Why is the feature currently limited to Java functions? “One of the things that made that feature hard to implement is entropy. If you just snapshot a virtual machine, one of the things you’re also doing is snapshotting the random number generator in that virtual machine. True randomness is important to cryptography, so this is one of the reasons why today we’re only supporting Corretto [the AWS JVM], because we’ve made some modification to the JVM to manage this,” said Liguori.

“We’ve been engaged with various communities, particularly the Linux kernel, trying to get better capabilities to manage this entropy problem,” he added.

What sort of work is involved? The issue is that computers use true entropy to seed a random number generator, then “once it’s seeded, you use a pseudo-random number generator to generate lots of values quickly. If you take that seed and duplicate it, a pseudo-random number generator in two functions will generate the same random numbers. They’re not random any more,” Liguori explained.

“The solution is to signal to the operating system and all the software that if you have a pseudo-random number generator you have to re-seed it. It’s not all that complicated to do, but providing these APIs takes some time working with communities,” Liguori continued. The hope is that further runtimes will support SnapStart relatively quickly. “It’s really just a matter of working with the various communities,” he said.

Another new feature introduced at re:Invent is the 5th generation of Nitro. “Today we’ve built over 20 million Nitro cards,” said Liguori. The latest cards now support 200 Gb/s networking, he Liguori added.

What should developers bear in mind in order to optimize applications running on EC2 or Lambda? “Right now the most important thing is think about having your application support multiple architectures,” said Liguori. “We’ve seen this with so many customers. With Graviton, often all you have to do is recompile your application and then save 40 percent on your infrastructure costs,” he said.

Most libraries are now supplied as source code and can just be recompiled, Liguori suggested. What is the blocker then?

“Often it’s the build infrastructure, they’ve only ever tested on x86, or maybe their pipelines make assumptions about x86,” Liguori told us. “There are some edge cases. There is a different in memory model. Intel has something called Total Store Ordering which means you don’t have to think about a lot of multi-threading problems. If you’re writing normal code using mutexes and locks and higher level primitives, you don’t have to worry about this, it all works the same on Arm. If you have custom assembly code or are doing unusual things, that is something where you need to appreciate the difference between Arm and x86,” he said.

What about the size of the code that goes into a Lambda instance, what is optimal?

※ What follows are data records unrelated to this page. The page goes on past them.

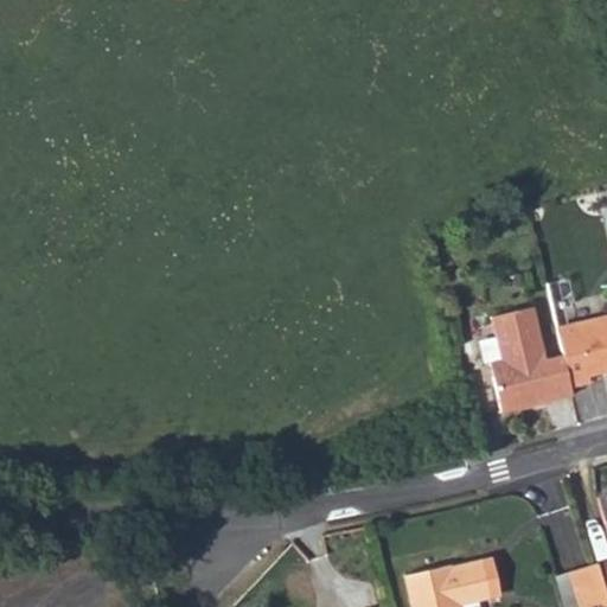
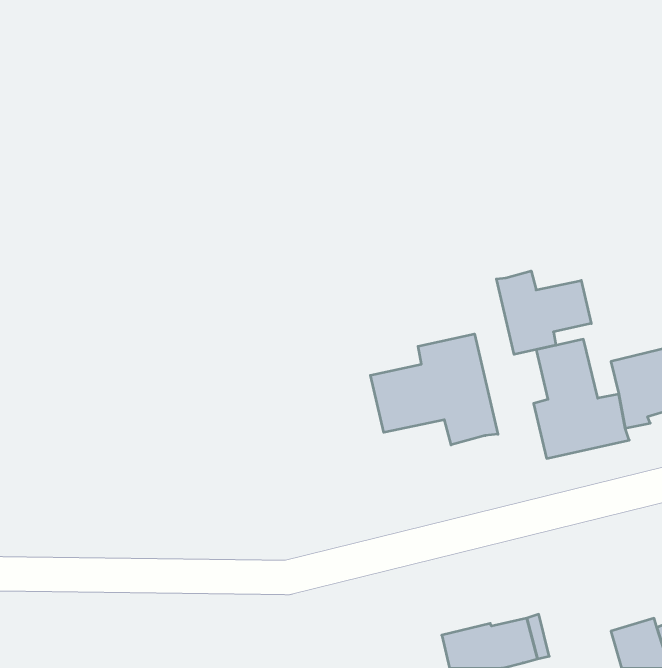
building: none -> [496,271,591,354]
building: none -> [370,334,498,445]

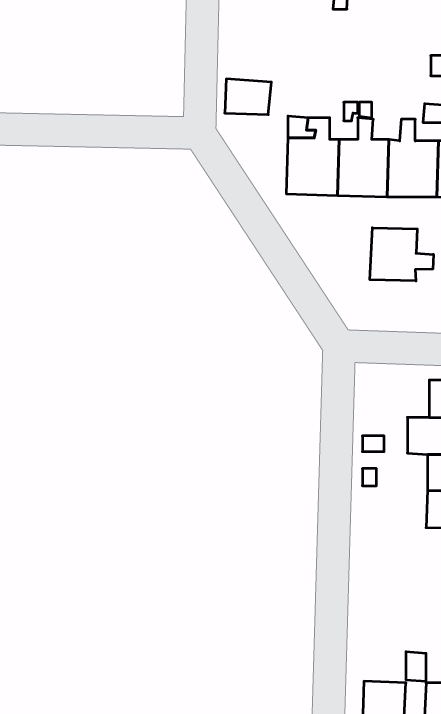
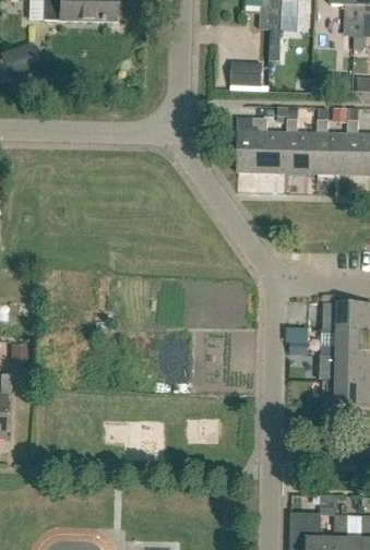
building: [225,79,271,115] -> [228,60,261,85]
building: [370,228,433,281] -> none

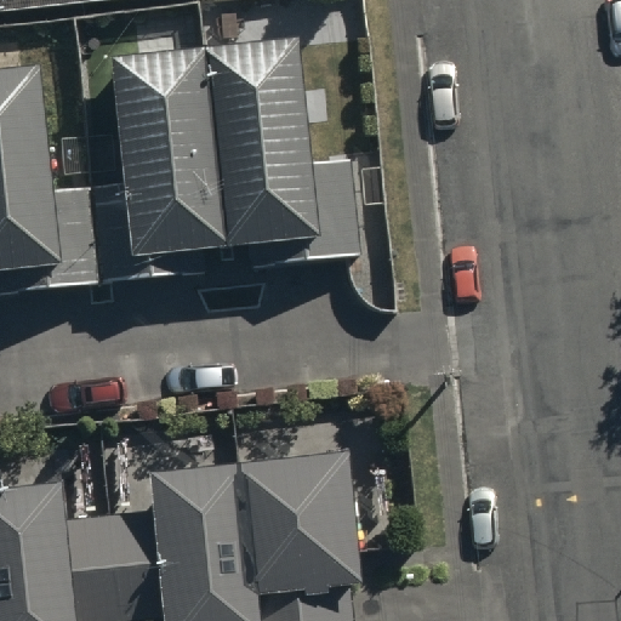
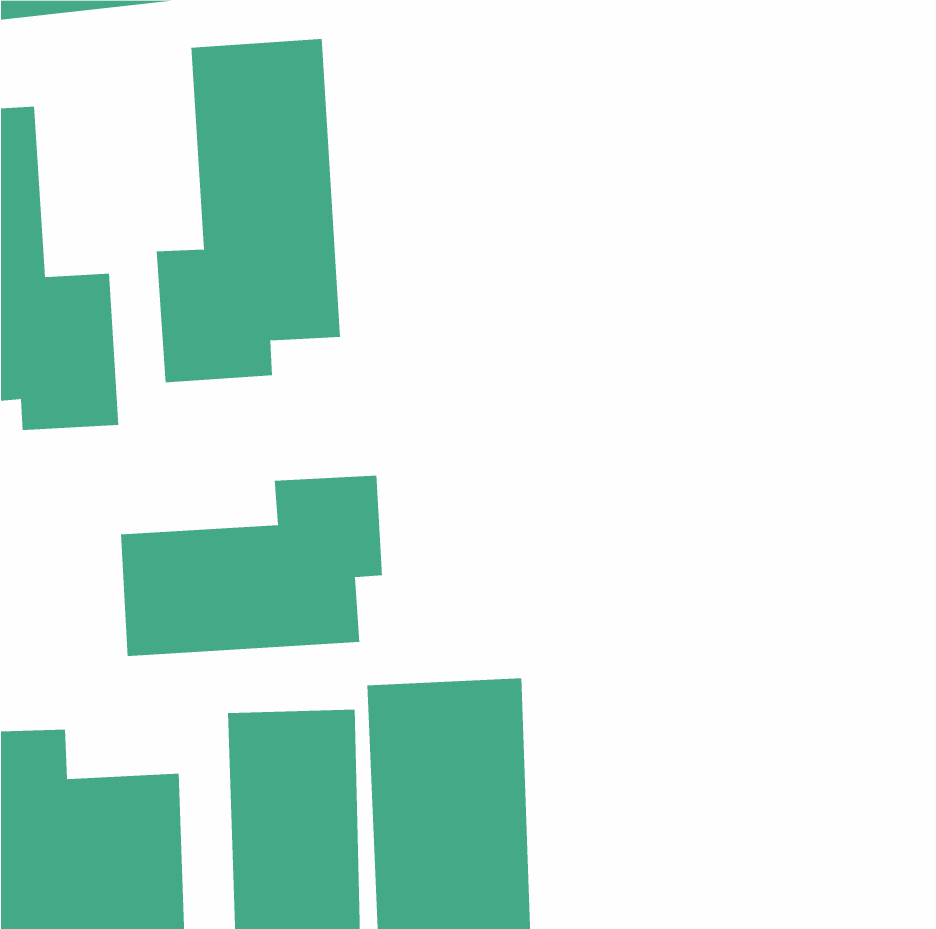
building: [224,30,360,245] -> none
building: none -> [121,475,383,657]

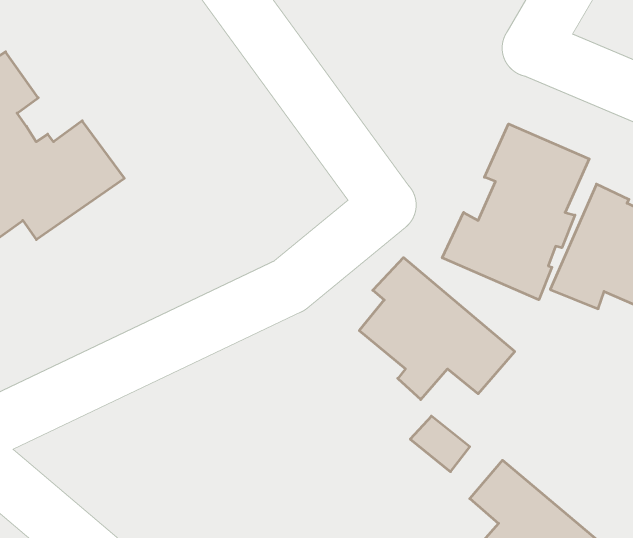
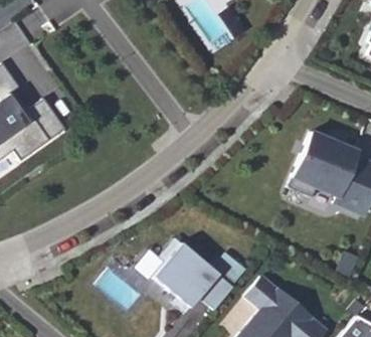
building: [442,124,589,300] -> none
building: [359,258,515,400] -> [153,237,234,312]

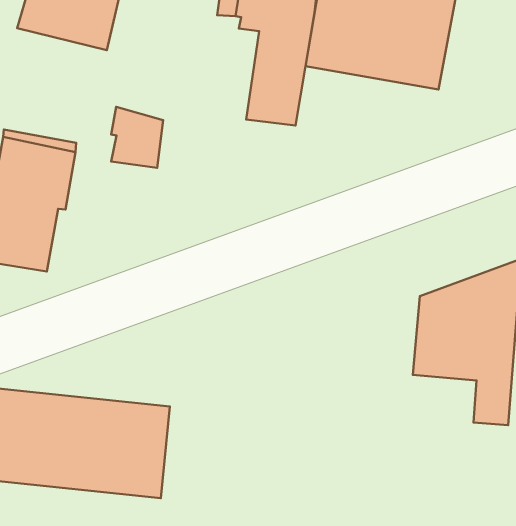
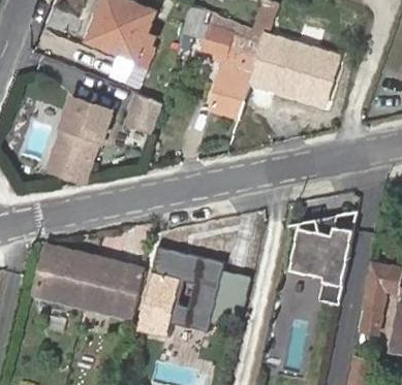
building: none -> [140,248,250,336]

“I don’t think the size of the code is all that important,” said Liguori, particularly with SnapStart. “The thing that most customers should think about is how much work is an individual function doing and how many things does it have to call? If each function is making many external service calls, and then something else starts calling that function a lot, you can get a combinatorial explosion where you end up having a much higher request rate than you would expect. So being very mindful about what services a function is calling, passing data around versus re-fetching it, those are the types of things it is pretty helpful to do when building serverless applications with Lambda,” he said.